HD Video
Part of Now is Here, Maska
26 Sept, ob 17.00, Stara mestna elektrarna
The Molat Retreat was conceived as a possible artist’s residence on a small, sparsely populated island in the Adriatic Sea.
The key difference from a classical artist residency would be that the Molat Retreat would be intended as a resting place, with the explicit requirement not to talk about art, not to work, plan, realise or otherwise practice any artistic production.

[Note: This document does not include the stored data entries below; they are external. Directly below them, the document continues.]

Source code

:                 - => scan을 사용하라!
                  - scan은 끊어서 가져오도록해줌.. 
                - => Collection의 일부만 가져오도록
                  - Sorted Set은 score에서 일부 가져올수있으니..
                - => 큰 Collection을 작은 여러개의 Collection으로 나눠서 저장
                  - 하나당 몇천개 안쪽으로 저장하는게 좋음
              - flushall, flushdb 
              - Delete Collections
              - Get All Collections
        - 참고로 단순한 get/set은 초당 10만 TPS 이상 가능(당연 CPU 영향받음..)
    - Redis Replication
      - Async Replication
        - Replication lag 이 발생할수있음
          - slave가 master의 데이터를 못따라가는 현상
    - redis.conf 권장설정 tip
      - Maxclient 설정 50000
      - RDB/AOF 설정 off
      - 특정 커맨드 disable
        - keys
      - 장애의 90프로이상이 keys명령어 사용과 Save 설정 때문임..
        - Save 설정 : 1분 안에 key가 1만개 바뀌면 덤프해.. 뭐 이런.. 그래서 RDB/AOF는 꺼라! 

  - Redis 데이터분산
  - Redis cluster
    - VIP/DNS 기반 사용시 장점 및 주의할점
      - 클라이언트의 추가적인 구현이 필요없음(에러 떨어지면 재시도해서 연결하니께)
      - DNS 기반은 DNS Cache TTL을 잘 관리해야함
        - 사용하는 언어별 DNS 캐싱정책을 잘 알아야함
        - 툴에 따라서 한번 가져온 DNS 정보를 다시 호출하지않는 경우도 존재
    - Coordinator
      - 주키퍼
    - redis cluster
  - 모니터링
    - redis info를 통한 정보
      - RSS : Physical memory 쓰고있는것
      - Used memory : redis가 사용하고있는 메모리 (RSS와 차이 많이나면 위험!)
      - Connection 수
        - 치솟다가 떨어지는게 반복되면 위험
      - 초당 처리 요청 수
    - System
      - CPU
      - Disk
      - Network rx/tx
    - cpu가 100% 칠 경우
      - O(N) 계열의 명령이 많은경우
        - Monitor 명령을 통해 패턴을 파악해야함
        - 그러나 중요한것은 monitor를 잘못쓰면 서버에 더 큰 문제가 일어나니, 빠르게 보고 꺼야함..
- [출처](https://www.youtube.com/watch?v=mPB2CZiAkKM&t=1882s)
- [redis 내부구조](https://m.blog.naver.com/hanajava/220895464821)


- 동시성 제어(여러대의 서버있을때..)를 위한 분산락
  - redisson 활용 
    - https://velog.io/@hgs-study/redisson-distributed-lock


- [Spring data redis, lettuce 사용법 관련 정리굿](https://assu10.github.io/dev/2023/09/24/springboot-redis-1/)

The Molat Retreat as a work of art has not been realised today, or at any time in between, because it carries in itself an essential paradox. It is difficult to talk about not working without working at the same time, and even more difficult to produce and realise a project about not working without working. What is possible, however, is serious reflection on why we work the way we do, that it is really hard to afford not to work. Reflections on the meaning of non-work that have raised many questions. How has the dedicated time when we are not working given rise to the development a strong tourism industry, which “feeds” a lot of people but pollutes a lot? When did work become so important that it entered as a value into all pores of the social system? Or has it always been so? Even more interesting is the assumption that it is over-work, hyper-production as the basis for progress, that has brought us to the ecological crisis we are in. We are a society that demands constant economic growth, which is simply unsustainable on our planet with limited capacities. So it is right to reflect on Sunday, to reflect on ecology. Therefore, a reflection on nonwork is in fact a reflection on ecology.